Over the Thanksgiving holiday my family all got together and rented a house on the Chesapeake Bay. Considering it was late November we had beautiful weather. It wasn’t quite bikini weather (OK, it’s never bikini weather) but it was, put a sweater on and go for a walk on the beach weather.
That’s my middle son in the picture above. It looks like he’s contemplating the beauty of the water and the meaning of life…but I’m thinking he is really deciding how to climb onto one of those posts. I’m only saying that because I later found him standing on top of the non-leaning post doing his best impression of the Karate Kid.

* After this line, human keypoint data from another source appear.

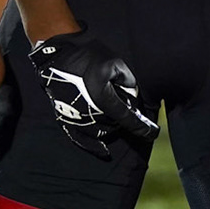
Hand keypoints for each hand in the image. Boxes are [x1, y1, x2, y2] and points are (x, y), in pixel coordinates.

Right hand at [26, 28, 158, 160]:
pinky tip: (103, 151)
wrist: (56, 57)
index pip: (128, 119)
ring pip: (102, 131)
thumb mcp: (114, 63)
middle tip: (126, 104)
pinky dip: (94, 146)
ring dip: (111, 124)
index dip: (143, 128)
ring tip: (111, 110)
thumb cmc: (86, 58)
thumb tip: (132, 94)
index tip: (153, 133)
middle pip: (115, 124)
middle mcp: (91, 114)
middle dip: (124, 118)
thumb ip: (128, 80)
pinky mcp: (66, 119)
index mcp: (103, 100)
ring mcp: (77, 119)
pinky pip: (81, 139)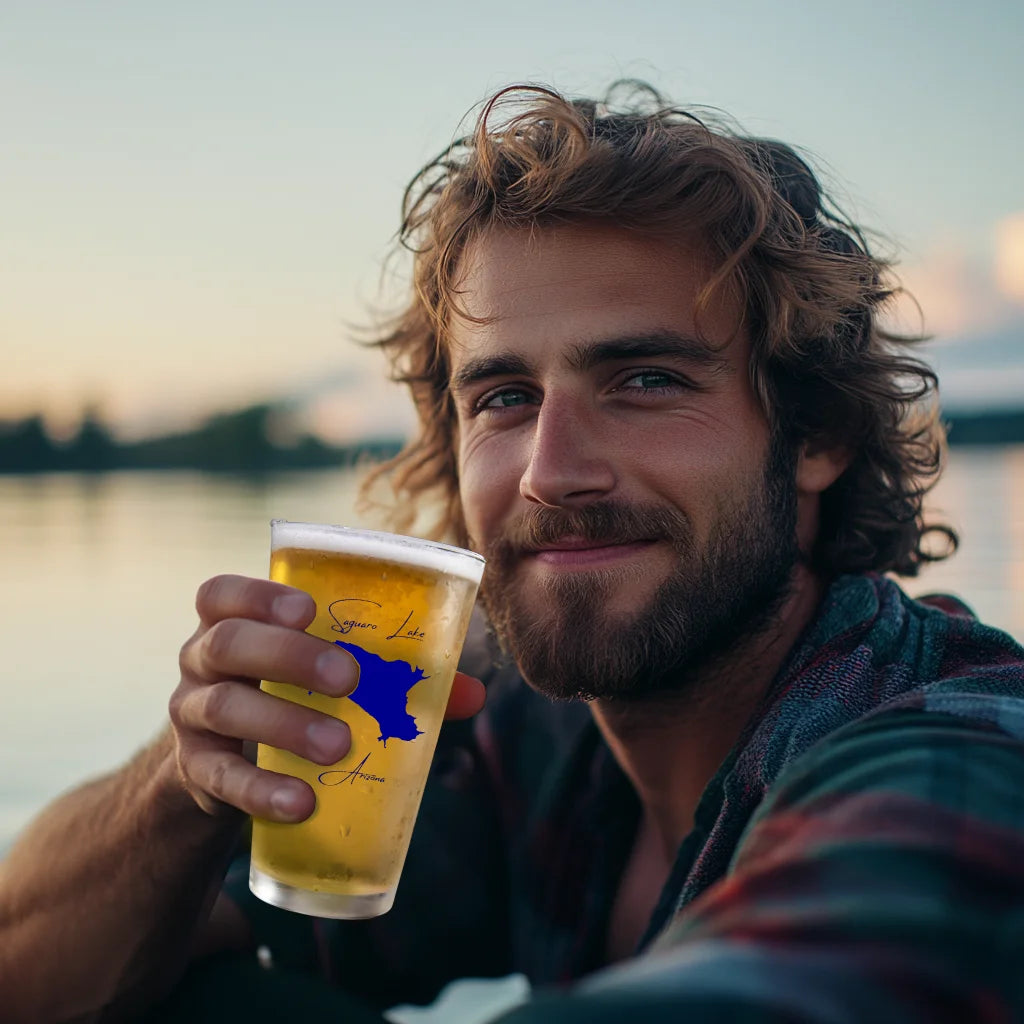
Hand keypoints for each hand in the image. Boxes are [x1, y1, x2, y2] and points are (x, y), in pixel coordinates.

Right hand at [171, 574, 484, 822]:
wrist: (227, 769)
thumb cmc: (293, 698)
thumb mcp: (327, 678)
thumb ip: (392, 677)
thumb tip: (473, 693)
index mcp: (234, 623)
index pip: (223, 594)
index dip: (259, 595)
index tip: (309, 609)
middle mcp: (202, 661)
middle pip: (227, 643)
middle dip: (288, 655)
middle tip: (347, 677)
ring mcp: (191, 715)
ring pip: (224, 707)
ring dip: (285, 723)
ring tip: (339, 746)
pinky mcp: (195, 770)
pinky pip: (219, 777)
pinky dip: (261, 790)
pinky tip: (302, 802)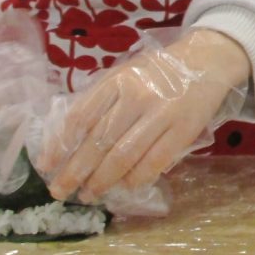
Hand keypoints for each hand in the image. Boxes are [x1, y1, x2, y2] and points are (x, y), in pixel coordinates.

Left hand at [37, 29, 249, 202]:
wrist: (207, 59)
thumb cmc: (159, 71)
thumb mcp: (125, 74)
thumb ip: (100, 100)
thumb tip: (69, 139)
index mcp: (117, 81)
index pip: (81, 116)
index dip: (60, 144)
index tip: (47, 166)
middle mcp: (137, 96)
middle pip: (98, 142)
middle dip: (75, 171)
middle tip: (60, 191)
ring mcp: (161, 113)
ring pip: (123, 156)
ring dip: (102, 181)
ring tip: (88, 195)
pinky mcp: (183, 129)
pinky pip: (154, 162)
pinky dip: (136, 178)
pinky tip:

Back to walking on the beach…the scavenger in me couldn’t resist picking up the oyster shells that had washed up along the beach. Oyster shells are usually the junk shell that nobody wants but they are great for crafting.

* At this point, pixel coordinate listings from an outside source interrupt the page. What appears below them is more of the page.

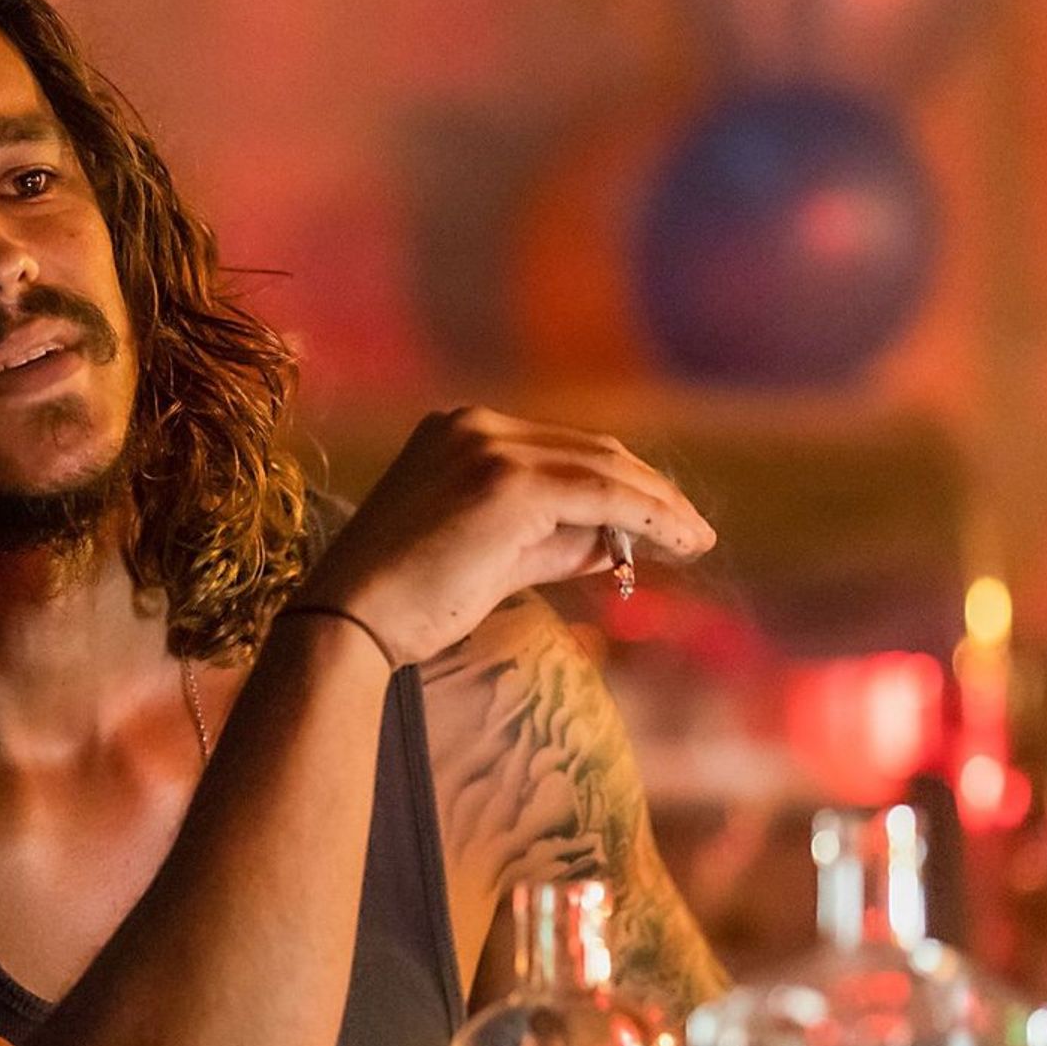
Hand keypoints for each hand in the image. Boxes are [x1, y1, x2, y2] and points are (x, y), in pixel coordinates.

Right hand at [295, 406, 715, 663]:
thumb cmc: (409, 599)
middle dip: (648, 492)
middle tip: (690, 533)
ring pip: (605, 469)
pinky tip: (679, 542)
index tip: (661, 521)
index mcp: (460, 431)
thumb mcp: (494, 557)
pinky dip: (648, 517)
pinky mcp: (510, 483)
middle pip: (592, 451)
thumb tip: (619, 542)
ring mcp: (492, 448)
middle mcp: (477, 426)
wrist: (352, 619)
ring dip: (658, 506)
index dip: (621, 484)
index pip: (564, 451)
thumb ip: (557, 540)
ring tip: (694, 542)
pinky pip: (602, 496)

After a couple of days of picking up oyster shells every time I stepped out the door I had accumulated quite a pile. My hubby did ask what I was going to do with them all. “Are you planning on making another mirror?”
I didn’t think so, but hey, you never know, I did like my mirror.

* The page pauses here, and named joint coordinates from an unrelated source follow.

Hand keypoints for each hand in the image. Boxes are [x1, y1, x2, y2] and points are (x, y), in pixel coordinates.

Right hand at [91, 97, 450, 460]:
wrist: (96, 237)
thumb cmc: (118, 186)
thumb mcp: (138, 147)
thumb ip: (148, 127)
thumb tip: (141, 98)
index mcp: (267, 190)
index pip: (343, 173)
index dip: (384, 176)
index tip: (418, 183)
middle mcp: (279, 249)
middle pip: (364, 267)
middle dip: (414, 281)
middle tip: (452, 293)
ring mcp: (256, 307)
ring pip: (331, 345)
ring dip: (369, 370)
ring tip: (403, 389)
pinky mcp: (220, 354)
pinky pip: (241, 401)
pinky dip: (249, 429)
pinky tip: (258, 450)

With Christmas fast approaching, I eventually decided that an oyster shell tree was in my future. Just because it would be tree shaped doesn’t mean that it would have to be used just for Christmas. You could easily use it for beach decor all year long.
Supplies for an oyster shell tree….Oyster shells (of course), papier mache cones (these are about 18″ in height from Hobby Lobby), plaster, pots, hot glue and either dowels or a straight stick to use for a trunk.
Turn the cone upside down and find somewhere where it can sit in that position for about a half hour. The black that you can barely see, is a foam roller my hubby uses for working out the sore muscles…but it also works great to hold an inverted papier mache tree.
I mixed about a pound of plaster for 2 trees, poured half into each tree cone then inserted my dowels.
Let the plaster harden.
If there are holes in the bottom of your flower pots, you’ll need to plug them up before adding plaster. Another of the million and one uses for duct tape.
Before adding plaster to the pots figure out some way to support your dowel and tree upright or you’ll be holding it in place for a half hour. A few pieces of scrap wood nailed together works perfectly.
For estimating purposes, I used another pound of plaster in each base. The only reason I know how much I used was that my plaster happened to come in 1 pound baggies.
The plaster hardens rather quickly and you should be able to start working on your project within an hour.
Start at the bottom, layer your oyster shells in rows attaching with hot glue. Use the largest shells for the bottom layers and save your smallest, narrowest shells for the top.
Notice that I have two trees going but right about at this point I figured I do not have enough shells for 2 trees. 🙁 I will just have to make a return visit to the beach. 🙂
When you’re all finished attaching the oyster shells all the way to the top, go back to the bottom row and glue one more layer of shells over top of the first row of shells. Because this row was attached directly to the cone and not over top of any other shells it doesn’t stick out as far as the other shells. The extra layer gives just enough flair.
I finished off my tree by painting the dowel black, the flower pot gray and adding moss to cover the plaster.
Now I just need to find another bucket full of oyster shells so that I can have 2 trees to balance off both ends of my dining room buffet. Or maybe the sofa table?
Have a wonderful Christmas. I’ll see you back here after the holiday… I need to start cooking.